Nehemiah 9:16-20, 32

Today’s Scripture Focus: Nehemiah 9:16-20, 32

                 Today we conclude our time in Ezra and Nehemiah. Remember that these were originally one book that told the story of post exilic Israel. Post exilic means “after the Exile”. The people of Ezra and Nehemiah were the survivors. They were the descendants of royals, nobles, and priests that had been forced to move to Babylon after Jerusalem was captured and destroyed beginning in 597 BC. 70 years later, Babylon was conquered by the Persians. The Persian king found favor with the Jews, and allowed them to return home and rebuild their city. Once the city was rebuilt, the resettled Israelites had one question: what now? Are we still God’s people?

Remember that Israel was now just a fraction of what they had been before they Exile. Could God restore them to greatness again? Today’s scripture deals with that issue.

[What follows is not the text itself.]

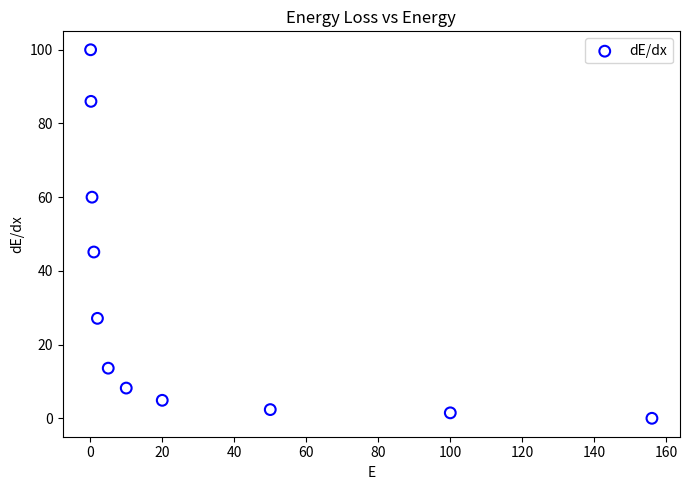

What is the range of X values (max minus min)?

155.9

It is part of the section known as the “prayer of the people”. Nehemiah 9 is the longest communal prayer in the Old Testament. The prayer wrestles with three questions: where did we come from, how did we get here, and what now? There are three main players in the prayer that correspond to these questions—”You” (God) answers where the people came from. “They” (ancestors) answers how the people got here. “We” (the people) answers what they must do now.

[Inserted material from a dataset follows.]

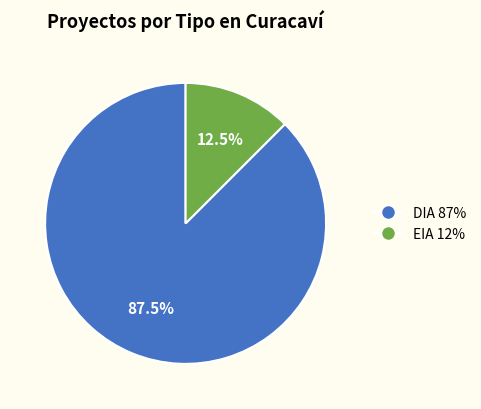

To the nearest percent, what is the average slice percentage?

50%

Much of the prayer is spent in penitence. Penitence is the action of feeling or showing sorrow and regret for having done wrong . It has the same meaning as “repentance”. After spending considerable time praising and thanking God for creating, choosing, and calling them, the people admitted that their ancestors had messed up. They had continually turned their backs on God, even when God provided for them over and over. In spite of the people continually being “stiff necked” (stubborn), God sent manna to feed them, water to quench their thirst, and the Spirit to empower them. Still, the ancestors refused to repent, which led to their downfall.

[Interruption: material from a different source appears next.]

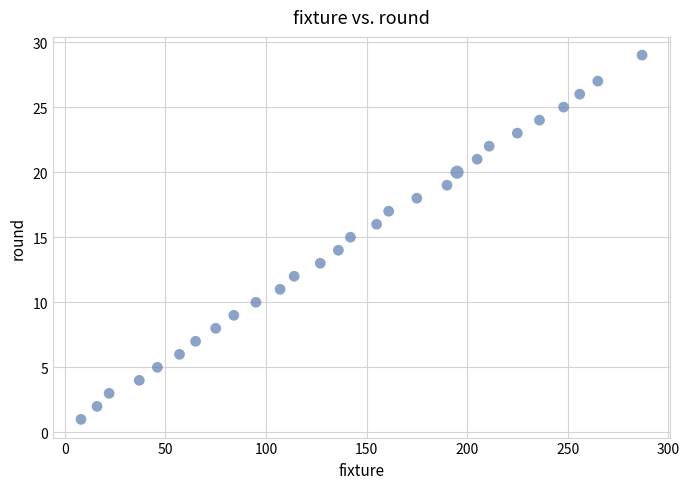

What is the range of X values (max minus min)?

279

Last week we focused on the preparation and praise aspects of prayer. Today we have covered penitence in prayer—we must admit we need God. In the second half of Nehemiah 9, the tone shifts. Finally, the people state their petition in prayer. They briefly and simply state what they want God to do for them. They want to remain God’s people (v 32). It has been said that we are living in a post Christian culture. If that is true, we would do well to learn from the Nehemiah 9 prayer. Where do we come from? How did we get here? What now? God still has a use for a people willing to admit their need, ask God to use them, then commit to live differently!

  • Go around the table and share prayer requests. Have someone lead in prayer.
  • Let everyone who would like to share anything exciting from their week.
  • Ask these three questions. Let as many answer each one as they would like.

 

How many times in today’s scripture do you find the words “they” or “them”? To whom is this referring? How many times do you see the word “you”? Who is the “you” in the passage?

 

In what ways are we living in a “post Christian” world? Does God still have a job for the Church to do, or should we just give up hope and wait around till Jesus comes?

 

Take time as a class for silent “penitence” (admitting your need for God) and “petition” (telling God what you want Him to do.)